# [Your task]
Each entry is to be printed again word for word.

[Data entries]
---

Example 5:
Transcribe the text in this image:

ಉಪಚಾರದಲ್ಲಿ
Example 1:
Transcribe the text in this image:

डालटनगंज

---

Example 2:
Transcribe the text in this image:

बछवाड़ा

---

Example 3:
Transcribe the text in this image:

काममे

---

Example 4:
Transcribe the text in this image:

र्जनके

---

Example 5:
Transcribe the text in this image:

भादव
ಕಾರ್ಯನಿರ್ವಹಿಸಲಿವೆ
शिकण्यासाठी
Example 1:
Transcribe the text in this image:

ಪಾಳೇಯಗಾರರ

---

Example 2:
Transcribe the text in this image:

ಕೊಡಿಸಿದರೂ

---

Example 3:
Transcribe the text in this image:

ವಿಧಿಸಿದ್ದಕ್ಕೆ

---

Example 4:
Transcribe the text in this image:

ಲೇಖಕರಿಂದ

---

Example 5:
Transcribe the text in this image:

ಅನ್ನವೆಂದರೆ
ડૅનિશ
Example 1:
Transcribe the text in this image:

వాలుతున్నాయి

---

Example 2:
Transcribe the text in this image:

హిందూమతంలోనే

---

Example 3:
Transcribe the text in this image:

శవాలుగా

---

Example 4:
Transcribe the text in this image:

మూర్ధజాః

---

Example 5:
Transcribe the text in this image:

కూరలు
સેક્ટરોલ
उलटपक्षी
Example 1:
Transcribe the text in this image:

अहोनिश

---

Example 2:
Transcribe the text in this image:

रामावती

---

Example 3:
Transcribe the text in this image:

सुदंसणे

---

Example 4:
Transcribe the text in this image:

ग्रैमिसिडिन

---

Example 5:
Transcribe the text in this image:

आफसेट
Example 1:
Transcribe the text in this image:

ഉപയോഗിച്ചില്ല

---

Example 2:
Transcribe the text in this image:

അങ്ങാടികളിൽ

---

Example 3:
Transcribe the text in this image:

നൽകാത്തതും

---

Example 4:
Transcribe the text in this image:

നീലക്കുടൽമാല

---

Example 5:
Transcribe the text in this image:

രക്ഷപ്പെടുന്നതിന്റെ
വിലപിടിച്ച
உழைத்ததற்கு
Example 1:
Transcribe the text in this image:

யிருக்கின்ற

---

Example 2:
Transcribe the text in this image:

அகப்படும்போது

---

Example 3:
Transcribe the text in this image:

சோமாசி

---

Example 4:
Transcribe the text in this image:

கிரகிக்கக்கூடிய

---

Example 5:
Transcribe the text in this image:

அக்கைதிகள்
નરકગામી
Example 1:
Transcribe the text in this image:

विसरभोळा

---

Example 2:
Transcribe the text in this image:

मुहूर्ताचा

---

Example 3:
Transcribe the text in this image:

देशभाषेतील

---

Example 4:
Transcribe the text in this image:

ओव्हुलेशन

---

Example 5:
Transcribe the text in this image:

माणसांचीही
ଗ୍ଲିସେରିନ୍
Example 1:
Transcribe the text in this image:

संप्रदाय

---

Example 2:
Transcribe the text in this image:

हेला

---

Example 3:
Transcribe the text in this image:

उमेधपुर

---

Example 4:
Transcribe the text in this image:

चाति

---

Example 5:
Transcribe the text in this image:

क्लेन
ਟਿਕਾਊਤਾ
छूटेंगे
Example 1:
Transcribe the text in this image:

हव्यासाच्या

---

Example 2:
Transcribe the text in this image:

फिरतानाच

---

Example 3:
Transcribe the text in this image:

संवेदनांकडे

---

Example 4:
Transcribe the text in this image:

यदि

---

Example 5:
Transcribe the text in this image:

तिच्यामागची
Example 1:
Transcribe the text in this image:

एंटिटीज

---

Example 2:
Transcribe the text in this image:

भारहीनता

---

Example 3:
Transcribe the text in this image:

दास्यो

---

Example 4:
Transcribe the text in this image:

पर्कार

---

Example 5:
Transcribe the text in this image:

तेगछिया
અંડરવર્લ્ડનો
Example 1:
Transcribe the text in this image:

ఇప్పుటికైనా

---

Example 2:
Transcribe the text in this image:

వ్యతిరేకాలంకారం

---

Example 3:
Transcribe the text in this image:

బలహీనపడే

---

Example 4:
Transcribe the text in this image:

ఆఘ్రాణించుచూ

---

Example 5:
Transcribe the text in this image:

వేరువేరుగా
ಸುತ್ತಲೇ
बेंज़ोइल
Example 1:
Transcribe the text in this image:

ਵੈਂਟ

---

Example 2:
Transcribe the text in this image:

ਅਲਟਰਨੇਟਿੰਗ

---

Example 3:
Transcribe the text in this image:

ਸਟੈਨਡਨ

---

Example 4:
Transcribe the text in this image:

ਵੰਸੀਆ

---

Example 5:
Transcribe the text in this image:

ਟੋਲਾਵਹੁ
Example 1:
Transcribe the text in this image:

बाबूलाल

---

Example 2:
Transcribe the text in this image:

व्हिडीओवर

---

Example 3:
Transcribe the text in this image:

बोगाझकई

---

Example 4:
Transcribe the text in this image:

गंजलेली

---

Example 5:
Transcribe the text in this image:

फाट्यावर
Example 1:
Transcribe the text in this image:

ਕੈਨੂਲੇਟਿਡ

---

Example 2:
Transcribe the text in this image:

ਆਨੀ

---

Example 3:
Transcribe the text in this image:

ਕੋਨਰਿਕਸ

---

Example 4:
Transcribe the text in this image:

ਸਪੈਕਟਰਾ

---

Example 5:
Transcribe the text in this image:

# [Reply to the exercise]
---

Example 5:
Transcribe the text in this image:

ಉಪಚಾರದಲ್ಲಿ
Example 1:
Transcribe the text in this image:

डालटनगंज

---

Example 2:
Transcribe the text in this image:

बछवाड़ा

---

Example 3:
Transcribe the text in this image:

काममे

---

Example 4:
Transcribe the text in this image:

र्जनके

---

Example 5:
Transcribe the text in this image:

भादव
ಕಾರ್ಯನಿರ್ವಹಿಸಲಿವೆ
शिकण्यासाठी
Example 1:
Transcribe the text in this image:

ಪಾಳೇಯಗಾರರ

---

Example 2:
Transcribe the text in this image:

ಕೊಡಿಸಿದರೂ

---

Example 3:
Transcribe the text in this image:

ವಿಧಿಸಿದ್ದಕ್ಕೆ

---

Example 4:
Transcribe the text in this image:

ಲೇಖಕರಿಂದ

---

Example 5:
Transcribe the text in this image:

ಅನ್ನವೆಂದರೆ
ડૅનિશ
Example 1:
Transcribe the text in this image:

వాలుతున్నాయి

---

Example 2:
Transcribe the text in this image:

హిందూమతంలోనే

---

Example 3:
Transcribe the text in this image:

శవాలుగా

---

Example 4:
Transcribe the text in this image:

మూర్ధజాః

---

Example 5:
Transcribe the text in this image:

కూరలు
સેક્ટરોલ
उलटपक्षी
Example 1:
Transcribe the text in this image:

अहोनिश

---

Example 2:
Transcribe the text in this image:

रामावती

---

Example 3:
Transcribe the text in this image:

सुदंसणे

---

Example 4:
Transcribe the text in this image:

ग्रैमिसिडिन

---

Example 5:
Transcribe the text in this image:

आफसेट
Example 1:
Transcribe the text in this image:

ഉപയോഗിച്ചില്ല

---

Example 2:
Transcribe the text in this image:

അങ്ങാടികളിൽ

---

Example 3:
Transcribe the text in this image:

നൽകാത്തതും

---

Example 4:
Transcribe the text in this image:

നീലക്കുടൽമാല

---

Example 5:
Transcribe the text in this image:

രക്ഷപ്പെടുന്നതിന്റെ
വിലപിടിച്ച
உழைத்ததற்கு
Example 1:
Transcribe the text in this image:

யிருக்கின்ற

---

Example 2:
Transcribe the text in this image:

அகப்படும்போது

---

Example 3:
Transcribe the text in this image:

சோமாசி

---

Example 4:
Transcribe the text in this image:

கிரகிக்கக்கூடிய

---

Example 5:
Transcribe the text in this image:

அக்கைதிகள்
નરકગામી
Example 1:
Transcribe the text in this image:

विसरभोळा

---

Example 2:
Transcribe the text in this image:

मुहूर्ताचा

---

Example 3:
Transcribe the text in this image:

देशभाषेतील

---

Example 4:
Transcribe the text in this image:

ओव्हुलेशन

---

Example 5:
Transcribe the text in this image:

माणसांचीही
ଗ୍ଲିସେରିନ୍
Example 1:
Transcribe the text in this image:

संप्रदाय

---

Example 2:
Transcribe the text in this image:

हेला

---

Example 3:
Transcribe the text in this image:

उमेधपुर

---

Example 4:
Transcribe the text in this image:

चाति

---

Example 5:
Transcribe the text in this image:

क्लेन
ਟਿਕਾਊਤਾ
छूटेंगे
Example 1:
Transcribe the text in this image:

हव्यासाच्या

---

Example 2:
Transcribe the text in this image:

फिरतानाच

---

Example 3:
Transcribe the text in this image:

संवेदनांकडे

---

Example 4:
Transcribe the text in this image:

यदि

---

Example 5:
Transcribe the text in this image:

तिच्यामागची
Example 1:
Transcribe the text in this image:

एंटिटीज

---

Example 2:
Transcribe the text in this image:

भारहीनता

---

Example 3:
Transcribe the text in this image:

दास्यो

---

Example 4:
Transcribe the text in this image:

पर्कार

---

Example 5:
Transcribe the text in this image:

तेगछिया
અંડરવર્લ્ડનો
Example 1:
Transcribe the text in this image:

ఇప్పుటికైనా

---

Example 2:
Transcribe the text in this image:

వ్యతిరేకాలంకారం

---

Example 3:
Transcribe the text in this image:

బలహీనపడే

---

Example 4:
Transcribe the text in this image:

ఆఘ్రాణించుచూ

---

Example 5:
Transcribe the text in this image:

వేరువేరుగా
ಸುತ್ತಲೇ
बेंज़ोइल
Example 1:
Transcribe the text in this image:

ਵੈਂਟ

---

Example 2:
Transcribe the text in this image:

ਅਲਟਰਨੇਟਿੰਗ

---

Example 3:
Transcribe the text in this image:

ਸਟੈਨਡਨ

---

Example 4:
Transcribe the text in this image:

ਵੰਸੀਆ

---

Example 5:
Transcribe the text in this image:

ਟੋਲਾਵਹੁ
Example 1:
Transcribe the text in this image:

बाबूलाल

---

Example 2:
Transcribe the text in this image:

व्हिडीओवर

---

Example 3:
Transcribe the text in this image:

बोगाझकई

---

Example 4:
Transcribe the text in this image:

गंजलेली

---

Example 5:
Transcribe the text in this image:

फाट्यावर
Example 1:
Transcribe the text in this image:

ਕੈਨੂਲੇਟਿਡ

---

Example 2:
Transcribe the text in this image:

ਆਨੀ

---

Example 3:
Transcribe the text in this image:

ਕੋਨਰਿਕਸ

---

Example 4:
Transcribe the text in this image:

ਸਪੈਕਟਰਾ

---

Example 5:
Transcribe the text in this image:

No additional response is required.